Entertainment

JAY-Z & Beyoncé's New Video May Be The Face-Off That Fans Have Been Waiting For

by Dana Getz
Mike Coppola/Getty Images Entertainment/Getty Images

It's been roughly a month since JAY-Z confirmed the long-brewing rumors that he'd cheated on Beyoncé, but already, it looks like he's committing those words to screen. In a teaser released Thursday for JAY-Z and Beyoncé's "Family Feud" video, the rapper feeds into themes of infidelity, betrayal, and forgiveness, paralleling the publicly documented affair that nearly tore apart his marriage.

In keeping with the song's title, the visual features the Carter-Knowles clan interspersed throughout a cathedral church. JAY-Z walks he and Beyoncé's daughter, Blue Ivy, down the central aisle, while Queen B towers over the pulpit in a regal, Pope-esque gown. Love scenes of an unidentified man and woman flash in between, until things suddenly shift from sexy to violent as the woman, quite literally, stabs the man in the back. JAY-Z then settles into a confessional booth, where Beyoncé sits on the other side, seemingly waiting to hear his sins.

"Family Feud," set for release Friday on TIDAL, marks yet another intimate glimpse at JAY-Z and Beyoncé's elusive private lives. Though notoriously reserved, the couple has been more candid about the inner-workings of their marriage in recent years, first with Beyoncé's emotionally bare 2016 album, Lemonade, then with JAY-Z's introspective June record, 4:44. Together, they play as a sort of call and response. Where Beyoncé belts, "You better call Becky with the good hair" on "Sorry," Jay retorts, "Leave me alone, Becky" on "Family Feud."

The video, then, serves as the culmination between the two. Gossip surrounding JAY-Z's infidelity has been circulating since at least 2014, when the infamous elevator confrontation between him and Beyoncé's sister, Solange, went viral. When Beyoncé put out Lemonade two years later, speculation intensified, and again when JAY-Z released 4:44.

However, it wasn't until November that JAY-Z finally addressed the rumors. He didn't go into any specifics about who he cheated with or when, but he did acknowledge that it happened, saying that because of the way he grew up, he went into "survival mode." Through therapy, he came to understand that he and other men who were raised in neighborhoods like his, the Marcy projects, don't want anyone else to see their pain, so they close themselves off. As he told T: The New York Times Style Magazine,

"You have to survive. So you go into survival mode, and when you go into survival mode what happen? You shut down all emotions. So even with women, you gonna shut down emotionally, so you can't connect ... And then all the things happen from there: infidelity."

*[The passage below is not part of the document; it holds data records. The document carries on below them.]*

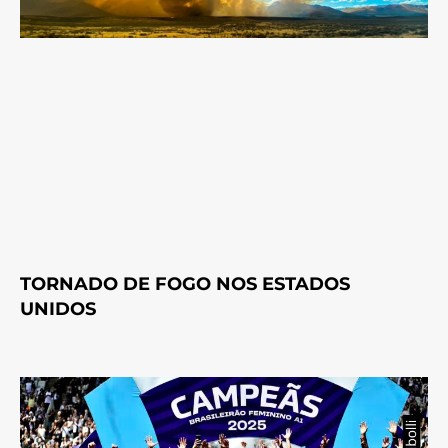
TORNADO DE FOGO NOS ESTADOS
UNIDOS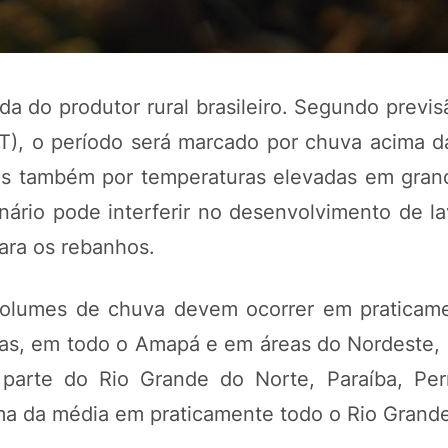
a do produtor rural brasileiro. Segundo previs
ET), o período será marcado por chuva acima 
mas também por temperaturas elevadas em gran
enário pode interferir no desenvolvimento de l
ara os rebanhos.
POTOSÍ Fertiliz
Orgânico 
volumes de chuva devem ocorrer em praticam
nas, em todo o Amapá e em áreas do Nordeste,
parte do Rio Grande do Norte, Paraíba, Pe
COMP
ima da média em praticamente todo o Rio Grande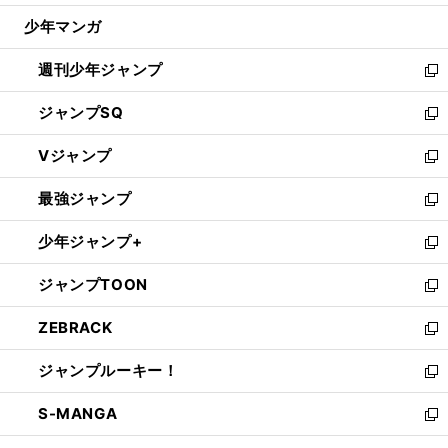
ウ
じ
少年マンガ
で
る
開
週刊少年ジャンプ
く
新
し
ジャンプSQ
い
新
ウ
し
Vジャンプ
ィ
い
新
ン
ウ
し
最強ジャンプ
ド
ィ
い
新
ウ
ン
ウ
し
少年ジャンプ+
で
ド
ィ
い
新
開
ウ
ン
ウ
し
ジャンプTOON
く
で
ド
ィ
い
新
開
ウ
ン
ウ
し
ZEBRACK
く
で
ド
ィ
い
新
開
ウ
ン
ウ
し
ジャンプルーキー！
く
で
ド
ィ
い
新
開
ウ
ン
ウ
し
S-MANGA
く
で
ド
ィ
い
新
開
ウ
ン
ウ
し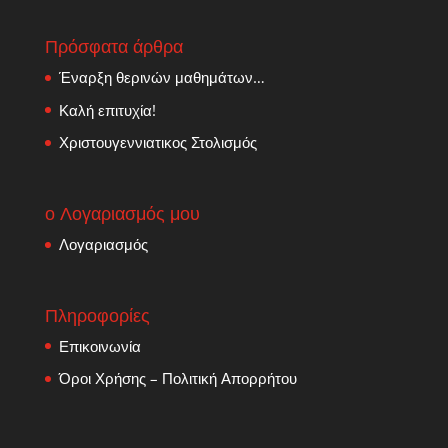
Πρόσφατα άρθρα
Έναρξη θερινών μαθημάτων…
Καλή επιτυχία!
Χριστουγεννιατικος Στολισμός
ο Λογαριασμός μου
Λογαριασμός
Πληροφορίες
Επικοινωνία
Όροι Χρήσης – Πολιτική Απορρήτου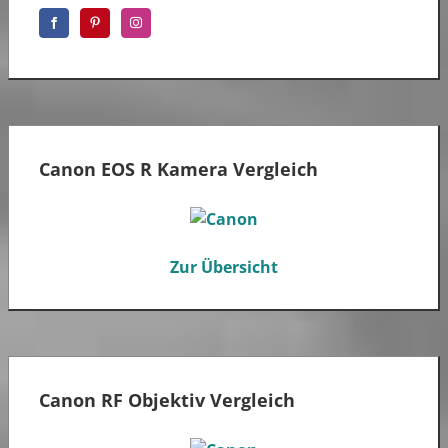
Canon EOS R Kamera Vergleich
Zur Übersicht
Canon RF Objektiv Vergleich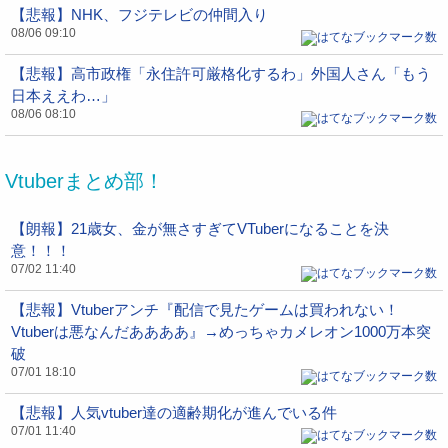
【悲報】NHK、フジテレビの仲間入り
08/06 09:10
【悲報】高市政権「永住許可厳格化するわ」外国人さん「もう
日本ええわ…」
08/06 08:10
Vtuberまとめ部！
【朗報】21歳女、金が無さすぎてVTuberになることを決
意！！！
07/02 11:40
【悲報】Vtuberアンチ『配信で見たゲームは買われない！
Vtuberは悪なんだああああ』→めっちゃカメレオン1000万本突
破
07/01 18:10
【悲報】人気vtuber達の適齢期化が進んでいる件
07/01 11:40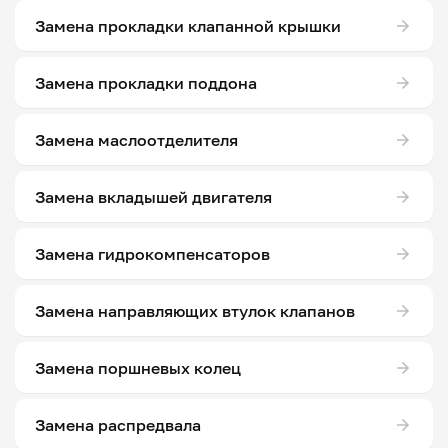
Замена прокладки клапанной крышки
Замена прокладки поддона
Замена маслоотделителя
Замена вкладышей двигателя
Замена гидрокомпенсаторов
Замена направляющих втулок клапанов
Замена поршневых колец
Замена распредвала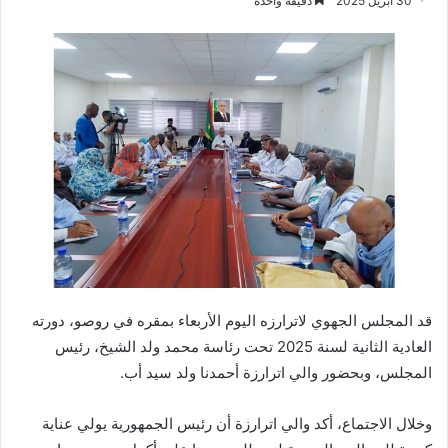
30 أبريل 2025
دقيقة واحدة
قد المجلس الجهوي لاترارزه اليوم الأربعاء بمقره في روصو، دورته
العادية الثانية لسنة 2025 تحت رئاسة محمد ولد الشيخ، رئيس
المجلس، وبحضور والي اترارزة أحمدنا ولد سيد أب.
وخلال الاجتماع، أكد والي اترارزة أن رئيس الجمهورية يولي عناية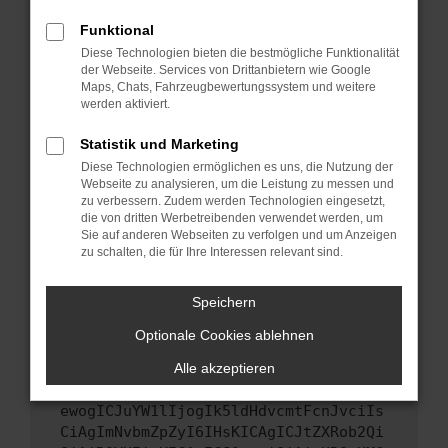
Starte dein Gerät neu.
Funktional
Das kann manchmal helfen, vorübergehende
Diese Technologien bieten die bestmögliche Funktionalität
Probleme zu beheben.
der Webseite. Services von Drittanbietern wie Google
Maps, Chats, Fahrzeugbewertungssystem und weitere
Stelle sicher, dass dein Browser und dein
werden aktiviert.
Betriebssystem auf dem neuesten Stand
sind.
Statistik und Marketing
Veraltete Software birgt nicht nur ein
Diese Technologien ermöglichen es uns, die Nutzung der
Sicherheitsrisiko, sondern kann auch dazu
Webseite zu analysieren, um die Leistung zu messen und
führen, dass bestimmte Funktionen nicht mehr
zu verbessern. Zudem werden Technologien eingesetzt,
die von dritten Werbetreibenden verwendet werden, um
unterstützt werden.
Sie auf anderen Webseiten zu verfolgen und um Anzeigen
Wende dich an den Webseitenbetreiber.
zu schalten, die für Ihre Interessen relevant sind.
Wenn du alle oben genannten Schritte versucht
hast, kontaktiere uns bitte. Wir werden
Speichern
versuchen, das Problem zu beheben. Du kannst
Optionale Cookies ablehnen
uns diesen Text schicken, um uns bei der
Fehlersuche zu unterstützen:
Alle akzeptieren
ewogICJuYW1lIjogIk5ldHdvcmtFcnJvciIs
CiAgImNvbmZpZyI6IHsKICAgICJtZXRob2Qi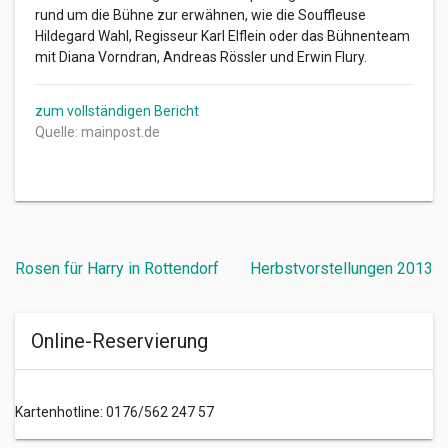
rund um die Bühne zur erwähnen, wie die Souffleuse
Hildegard Wahl, Regisseur Karl Elflein oder das Bühnenteam
mit Diana Vorndran, Andreas Rössler und Erwin Flury.
zum vollständigen Bericht
Quelle: mainpost.de
Beitragsnavigation
Rosen für Harry in Rottendorf
Herbstvorstellungen 2013
Online-Reservierung
Kartenhotline: 0176/562 247 57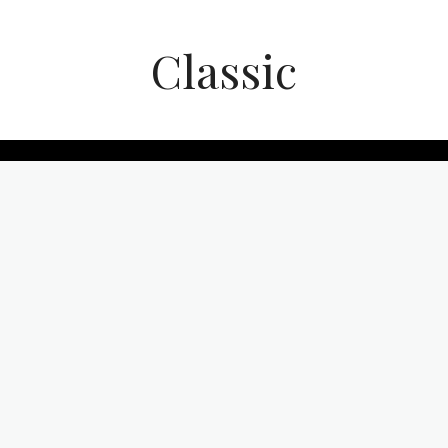
Classic
No menu items!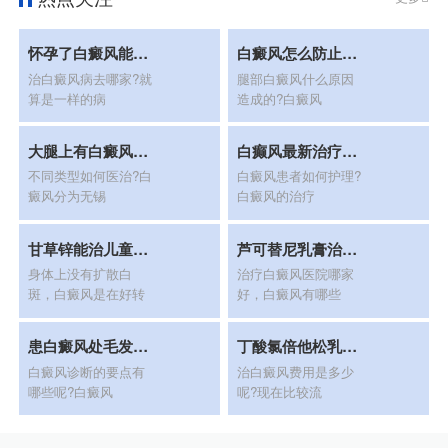
怀孕了白癜风能治疗吗
白癜风怎么防止新生
治白癜风病去哪家?就
腿部白癜风什么原因
算是一样的病
造成的?白癜风
大腿上有白癜风怎么办?
白癫风最新治疗方法
不同类型如何医治?白
白癜风患者如何护理?
癜风分为无锡
白癜风的治疗
甘草锌能治儿童白殿疯
芦可替尼乳膏治疗白癜风
身体上没有扩散白
治疗白癜风医院哪家
斑，白癜风是在好转
好，白癜风有哪些
患白癜风处毛发变白是怎么回
丁酸氯倍他松乳膏可以治疗白癜风吗
白癜风诊断的要点有
治白癜风费用是多少
哪些呢?白癜风
呢?现在比较流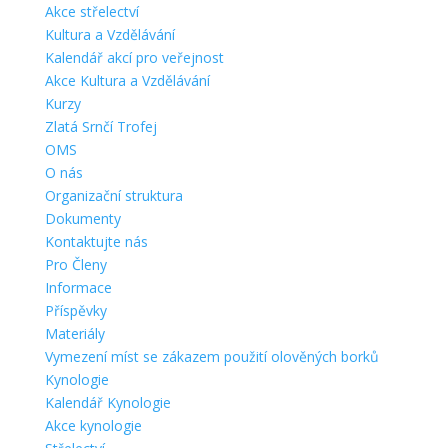
Akce střelectví
Kultura a Vzdělávání
Kalendář akcí pro veřejnost
Akce Kultura a Vzdělávání
Kurzy
Zlatá Srnčí Trofej
OMS
O nás
Organizační struktura
Dokumenty
Kontaktujte nás
Pro Členy
Informace
Příspěvky
Materiály
Vymezení míst se zákazem použití olověných borků
Kynologie
Kalendář Kynologie
Akce kynologie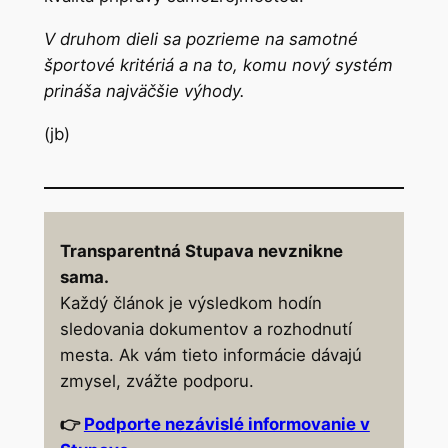
V druhom dieli sa pozrieme na samotné
športové kritériá a na to, komu nový systém
prináša najväčšie výhody.
(jb)
Transparentná Stupava nevznikne
sama.
Každý článok je výsledkom hodín
sledovania dokumentov a rozhodnutí
mesta. Ak vám tieto informácie dávajú
zmysel, zvážte podporu.
👉
Podporte nezávislé informovanie v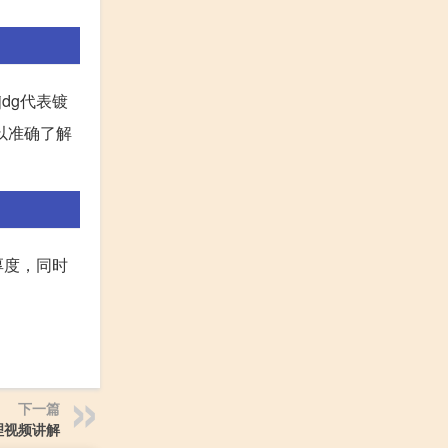
dg代表镀
以准确了解
厚度，同时
。
下一篇
理视频讲解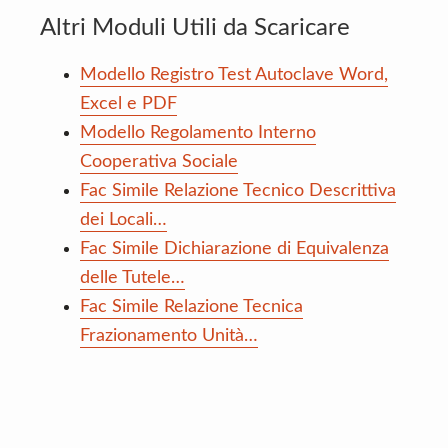
Altri Moduli Utili da Scaricare
Modello Registro Test Autoclave Word,
Excel e PDF
Modello Regolamento Interno
Cooperativa Sociale
Fac Simile Relazione Tecnico Descrittiva
dei Locali…
Fac Simile Dichiarazione di Equivalenza
delle Tutele…
Fac Simile Relazione Tecnica
Frazionamento Unità…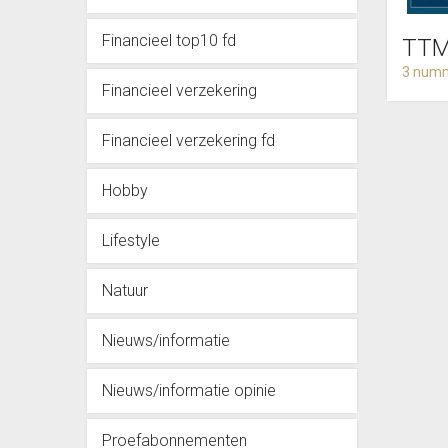
Financieel top10 fd
TT
3 numm
Financieel verzekering
Financieel verzekering fd
Hobby
Lifestyle
Natuur
Nieuws/informatie
Nieuws/informatie opinie
Proefabonnementen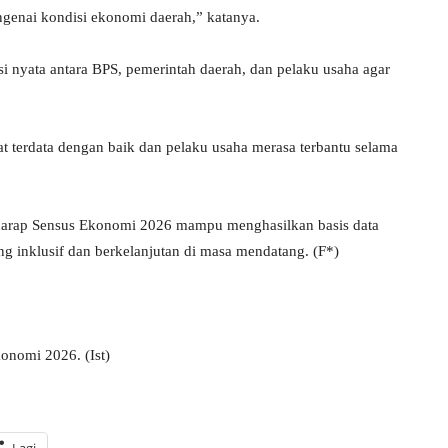
ngenai kondisi ekonomi daerah,” katanya.
 nyata antara BPS, pemerintah daerah, dan pelaku usaha agar
at terdata dengan baik dan pelaku usaha merasa terbantu selama
erharap Sensus Ekonomi 2026 mampu menghasilkan basis data
 inklusif dan berkelanjutan di masa mendatang. (F*)
konomi 2026. (Ist)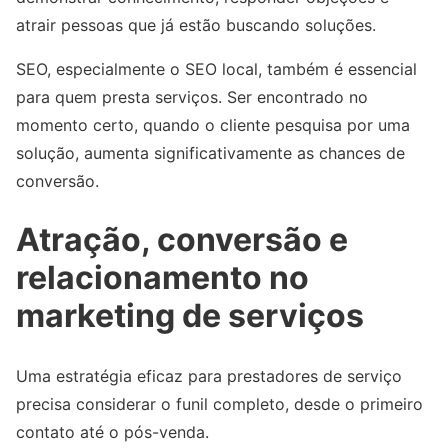
atrair pessoas que já estão buscando soluções.
SEO, especialmente o SEO local, também é essencial
para quem presta serviços. Ser encontrado no
momento certo, quando o cliente pesquisa por uma
solução, aumenta significativamente as chances de
conversão.
Atração, conversão e
relacionamento no
marketing de serviços
Uma estratégia eficaz para prestadores de serviço
precisa considerar o funil completo, desde o primeiro
contato até o pós-venda.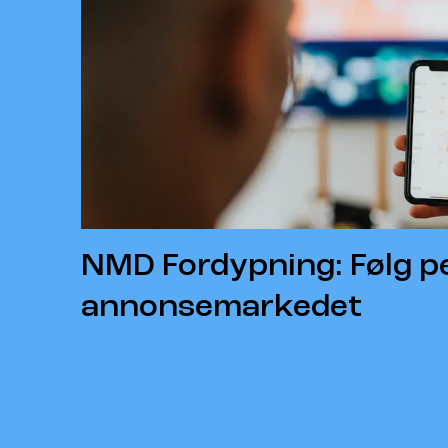
NMD Fordypning: Følg p
annonsemarkedet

Thus far, JAY-Z has stayed behind the camera for many of his 4:44 videos: "The Story of O.J." is a four minute-long animated clip, while the more recently unveiled "Marcy Me," "Legacy," and "Smile" unfold like short, narrative-driven films, actors included. That means that "Family Feud" is not only one of the few 4:44 visuals JAY-Z appears in, but the first time fans will see him and Bey together on screen since his years-in-the-making confession. Given the song's autobiographical resonance, the story they pair with it should be an indicator for where their relationship stands today, or at the very least, a peek into what was going on behind scenes during all those years of silence.

It should also act as a prelude to the collaborative album JAY-Z told T in the same interview that he and Beyoncé are working on. They've teamed up for music in the past, but rarely since the cheating allegations surfaced (JAY-Z isn't featured on Lemonade, while "Family Feud" is the only 4:44 track Beyoncé appears on). To see them together, after the storm, should give fans a deeper understanding of both where their art is coming from and where it might go from here.